» Work instruction: Starting at the line containing "col_2 values" and ending at the line containing "Do Dialectal and", with both lines included, format only those rows as a numbered list. Omit blank lines and leave the pictures out.

» Exercise input:
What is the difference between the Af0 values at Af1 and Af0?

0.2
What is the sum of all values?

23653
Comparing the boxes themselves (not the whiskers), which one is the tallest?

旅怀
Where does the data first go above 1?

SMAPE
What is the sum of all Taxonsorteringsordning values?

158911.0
---
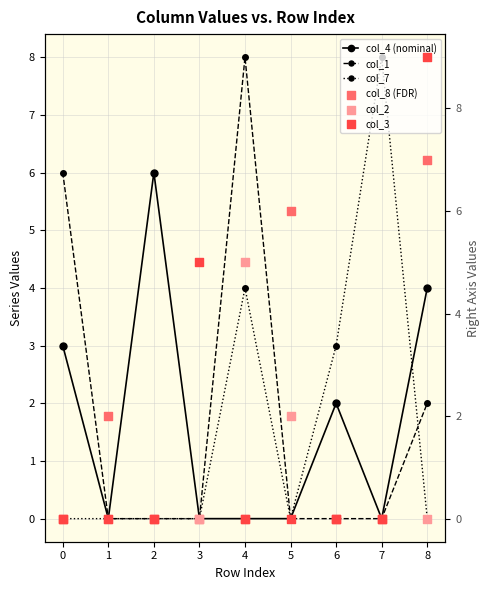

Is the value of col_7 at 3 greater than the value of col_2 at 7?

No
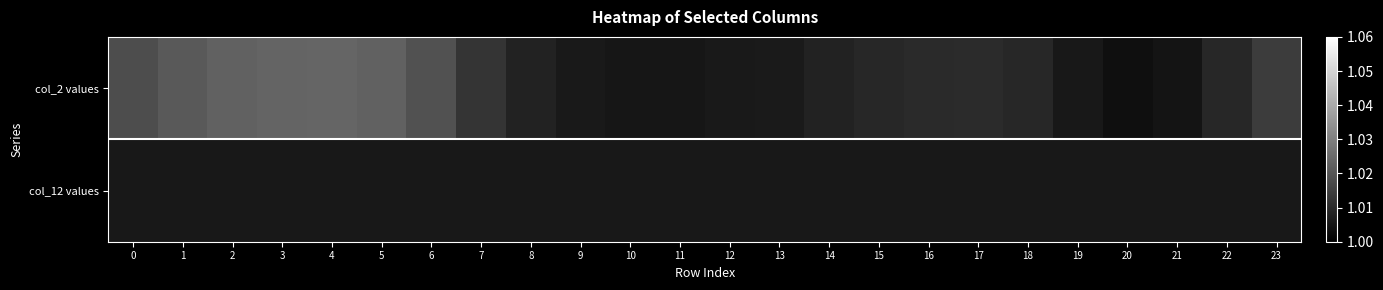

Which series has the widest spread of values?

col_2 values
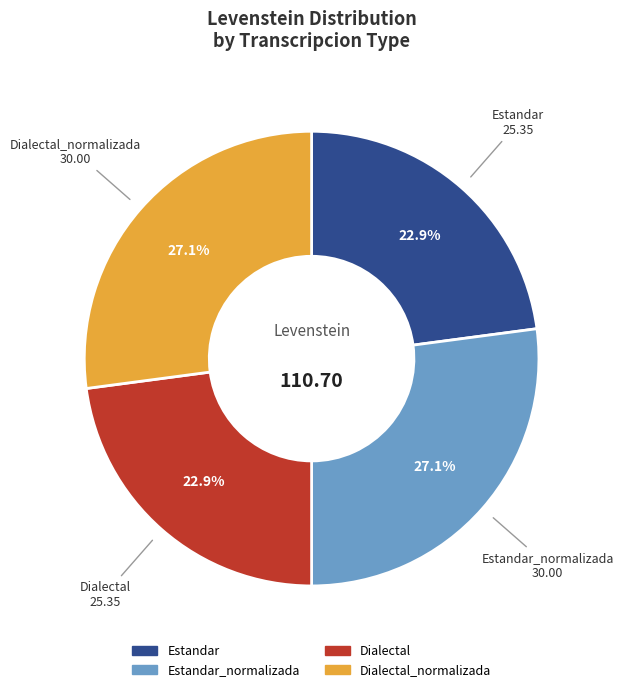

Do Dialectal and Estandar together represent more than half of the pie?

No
--
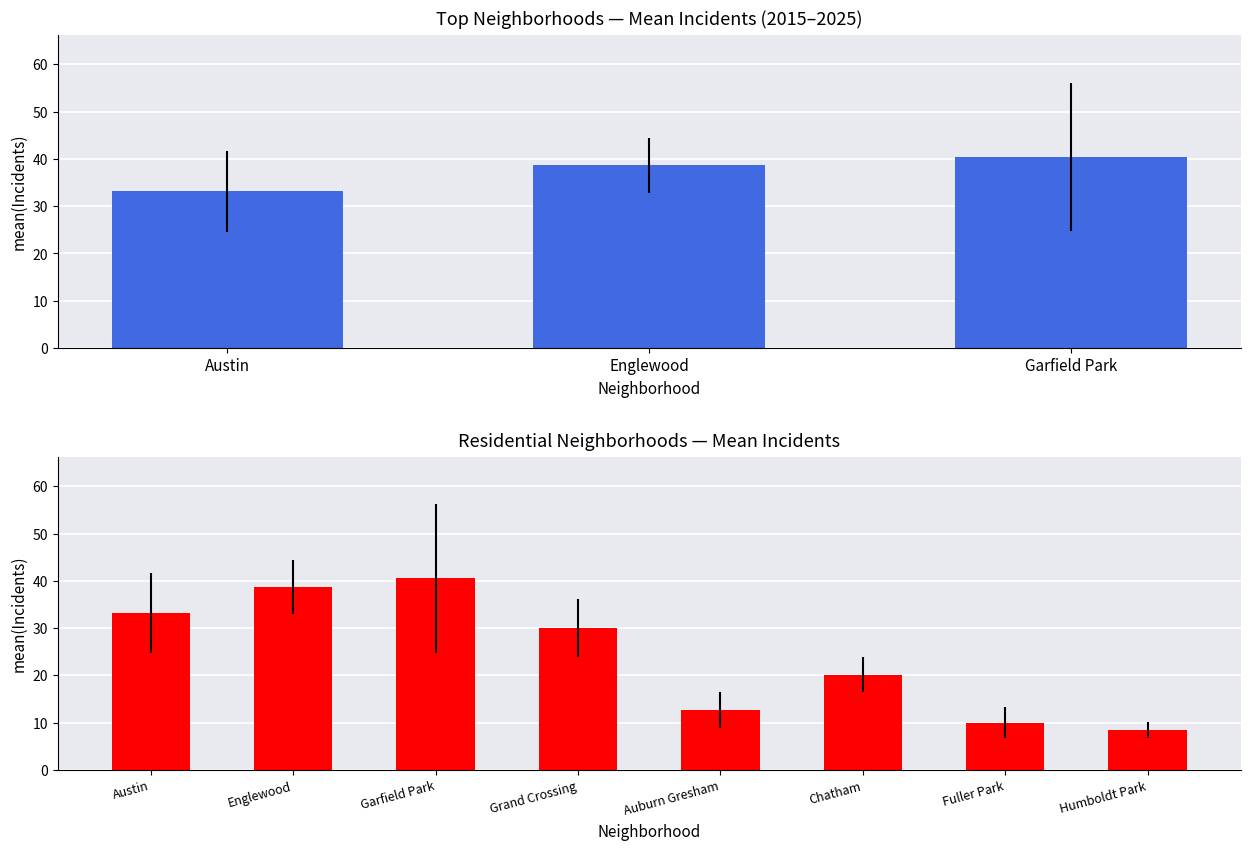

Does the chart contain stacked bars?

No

» Solution to the exercise:
1. col_2 values
2. Do Dialectal and Estandar together represent more than half of the pie?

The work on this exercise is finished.